**MATERIAL PROVIDED:**
----

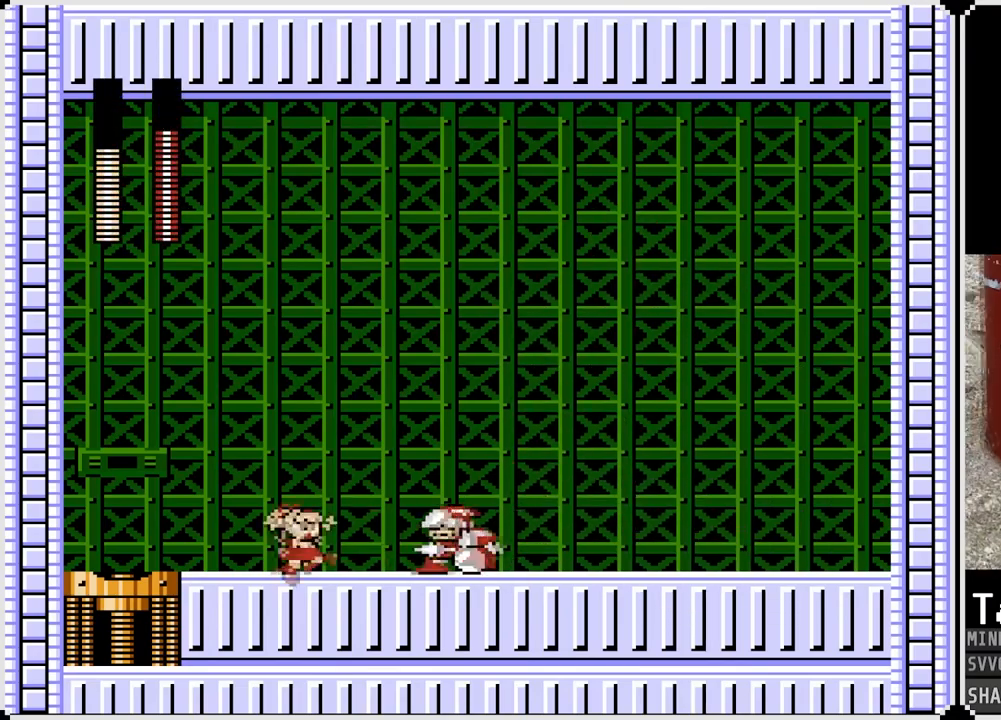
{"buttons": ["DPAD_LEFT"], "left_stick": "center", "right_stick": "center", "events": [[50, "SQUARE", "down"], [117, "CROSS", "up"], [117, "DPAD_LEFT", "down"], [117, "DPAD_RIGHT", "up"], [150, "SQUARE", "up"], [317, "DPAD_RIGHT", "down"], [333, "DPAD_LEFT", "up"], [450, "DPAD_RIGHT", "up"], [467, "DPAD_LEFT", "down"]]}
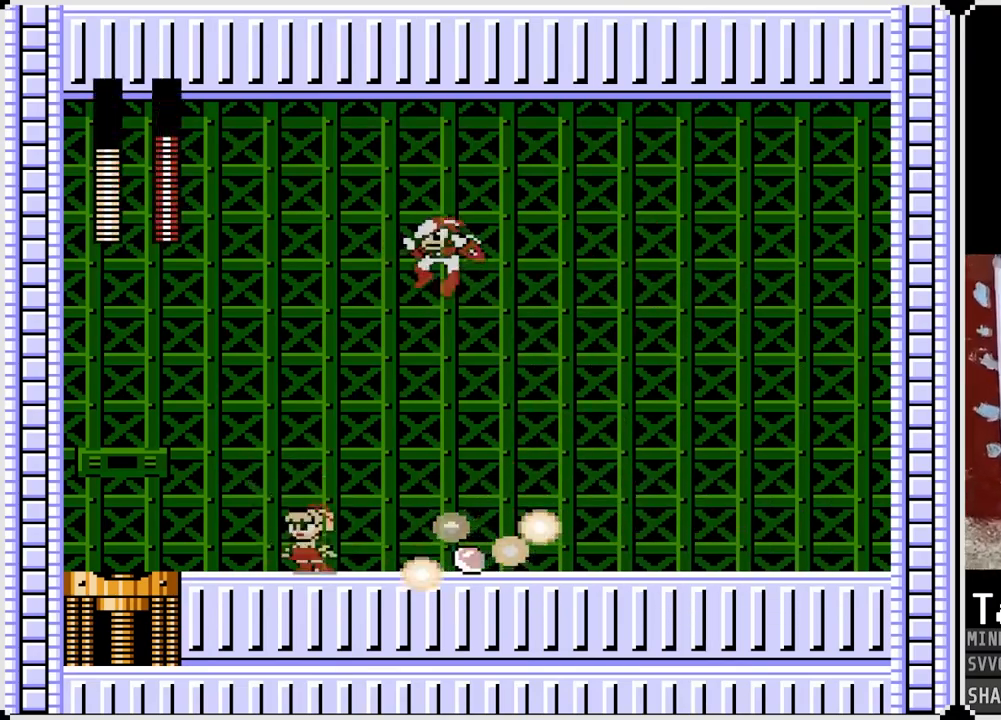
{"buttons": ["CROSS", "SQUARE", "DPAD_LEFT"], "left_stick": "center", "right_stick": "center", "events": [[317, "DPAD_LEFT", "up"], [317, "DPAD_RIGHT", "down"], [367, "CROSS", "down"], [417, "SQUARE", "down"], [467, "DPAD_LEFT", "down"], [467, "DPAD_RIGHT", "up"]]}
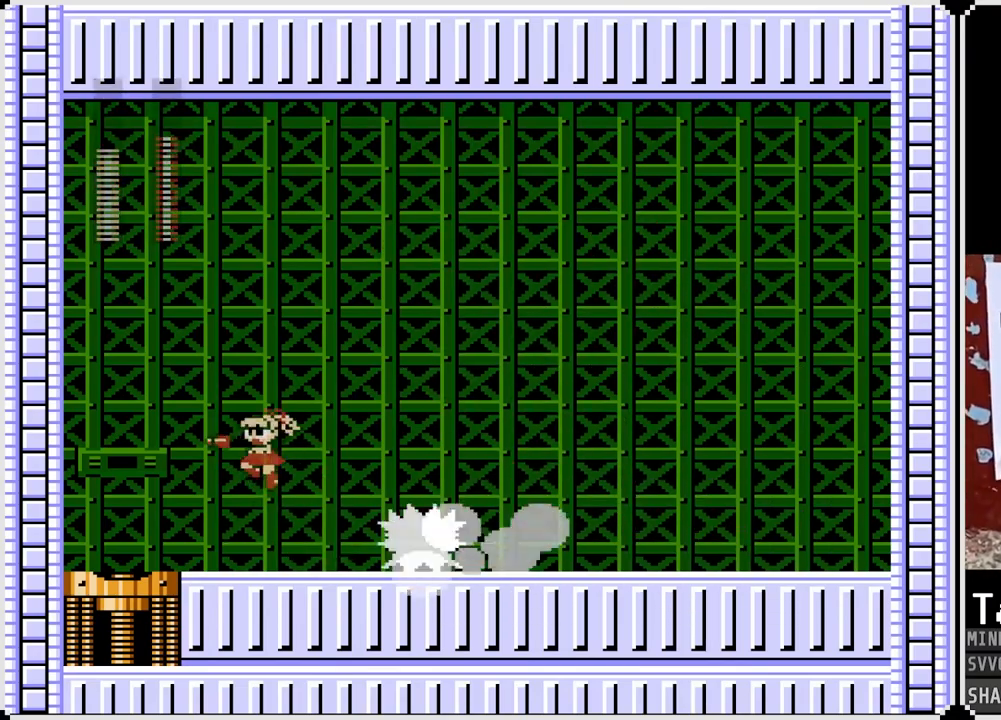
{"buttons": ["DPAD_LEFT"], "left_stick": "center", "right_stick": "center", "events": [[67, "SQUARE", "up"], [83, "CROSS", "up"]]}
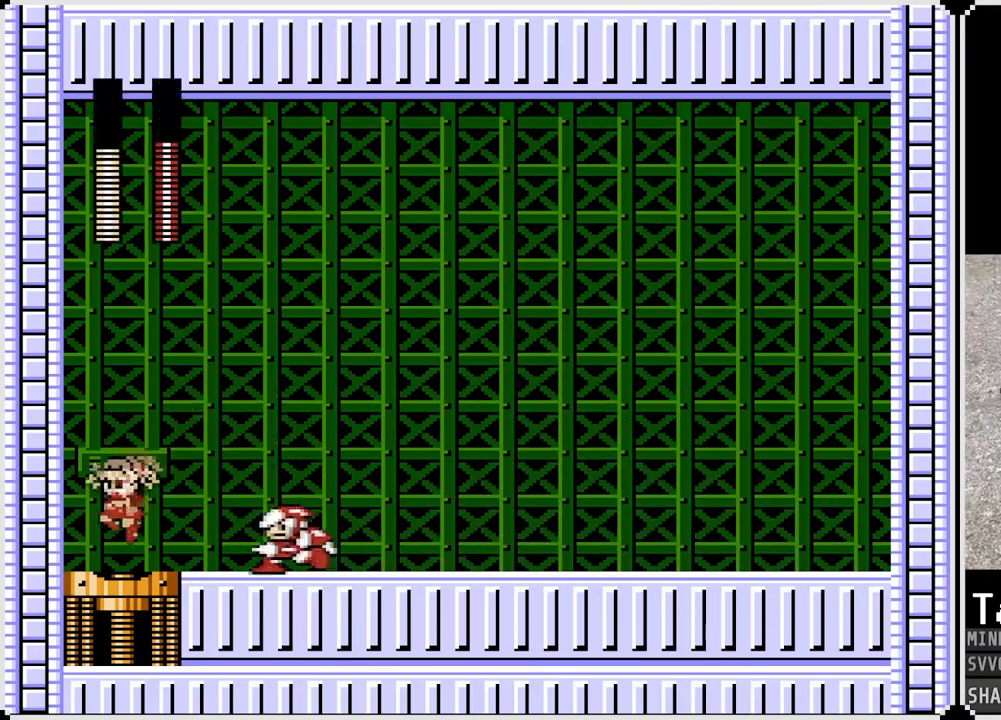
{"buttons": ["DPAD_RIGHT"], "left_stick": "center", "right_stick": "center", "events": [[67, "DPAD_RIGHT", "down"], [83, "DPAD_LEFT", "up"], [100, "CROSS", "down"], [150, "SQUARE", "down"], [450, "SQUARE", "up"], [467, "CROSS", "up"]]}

----

Since only the total is wanted, work out how many lines of the data above contain "down" and state it alone.

3